I think in the first 48 hours of president talking with us I got 6 hours of sleep
(not in a row) and only stopped crying when I was sleeping.
Thursday was a really good day though… I was able to get a blessing
from the elders in the office which helped me to be a little calmer. I
was able to start eating again and not cry every 5 minutes. Then we
were able to go to the temple. I LOVE THE TEMPLE! I went in feeling
completely exhausted, drained, confused, hurt, disappointed, every
emotion you can possibly think of. I had one of the most spiritual
experiences of my mission in the temple (another time another place
I’ll share it…) and ever since then I feel so much at peace with
everything. Still don’t understand why it’s ending this way, why it
has to end now, but I have no doubt in my mind that it’s the will of
Saturday we made a trip over to Jaçanã which gave me a lot of closure.
We had lunch with Silivia and I can go home in peace, knowing that
she’s firm and solid. I thought it back then but on Saturday I thought
it again, if nothing else happened in the 16 months I was a full time
missionary, it was all worth it to see Silvia’s life change.
Yesterday we went to church in Vertentes and Caxingui. We didn’t want
to spend our last sunday on the mission in a ward that neither of us
served in so we asked the elders if we could go there. I think they
all feel bad enough for us they’d seriously let us do anything at this
point. It was a really neat experience to see everything come full
circle. My first and last sunday in brazil in the same ward. (I
understood a whole lot more this time :) ) I was really surprised at
how many people actually remembered me seeing as I only was there for
5 weeks and I didn’t speak the language. We sat behind a recent
convert family that my companions and I had picked them up as
investigators that first Sunday almost a year ago. In Cax, I sat next
to two young women who we were teaching back then. It was so neat to
see how many people that we were working with back then ended up
getting baptized and how they are active.
Today we’re spending one last P-day in the center with the other
sisters in the capital (Sister Wohlford is in my zone! For this
week…) Tomorrow and Wednesday we’ll be helping Sister Martins by
cleaning out some empty mission apartments and then Thursday we head
out.

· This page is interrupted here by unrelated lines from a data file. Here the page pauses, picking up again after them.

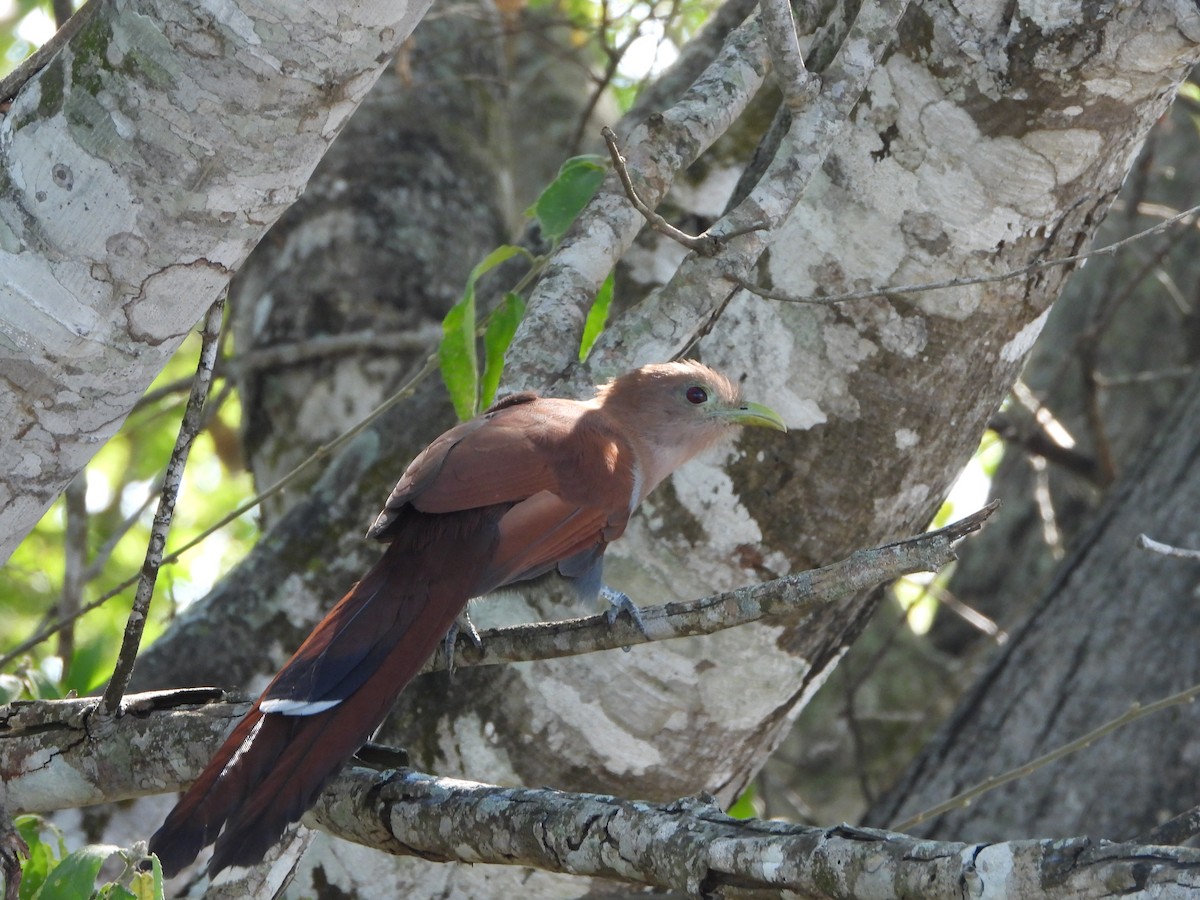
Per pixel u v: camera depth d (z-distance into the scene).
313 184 15.77
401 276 15.42
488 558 7.43
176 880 9.71
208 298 6.14
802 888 5.24
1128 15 7.71
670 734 9.16
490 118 17.19
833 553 9.00
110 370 6.17
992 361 8.72
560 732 9.09
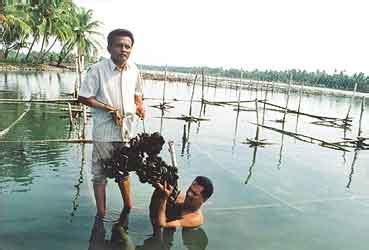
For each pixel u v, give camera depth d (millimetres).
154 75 61906
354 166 9953
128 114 4789
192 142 11352
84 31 48875
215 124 16188
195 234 4621
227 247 4336
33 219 4645
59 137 10062
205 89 47750
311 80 107000
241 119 19172
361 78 92938
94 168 4855
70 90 26094
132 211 5133
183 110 20953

Sister Felipe and I have said many times this week that we´re glad we
have this week together.
To sum everything up…. I’m still in a state of disbelief, it doesn’t
feel real yet. I loved the chance to go back to Jaçanã and see
everyone. I don’t understand the reason behind the sudden change in
release date but I trust that it´s the will of the Lord.
I would do it all again in a heartbeat. It definitely wasn’t very
traditional; two countries, two languages, 3 mission presidents, 7-8
areas, 16 months, variety of companions… but I wouldn´t trade my
mission for the world.
I want to thank you all for all of the love and support. It made a
world of difference. I fully recognize that “I’m spoiled” and that
I’ve got it good :)
I know without a shadow of a doubt that this is the Lord’s work. That
the Church is true, the only true and LIVING church on the earth
today. We have a living prophet who speaks with God today. The Book of
Mormon is truly the word of God. The power of the preisthood is real.
Prayer is such a powerful tool that I´ve come to learn how to use more
than ever before. Through temple sealings our families can be togheter
forever (you’re stuck with me!) I know that Christ lives and that he
loves us. Our Heavenly Father has a plan for each and every one of us,
trust in Him, He knows what He´s doing.
I love you all, and I’ll see you soon!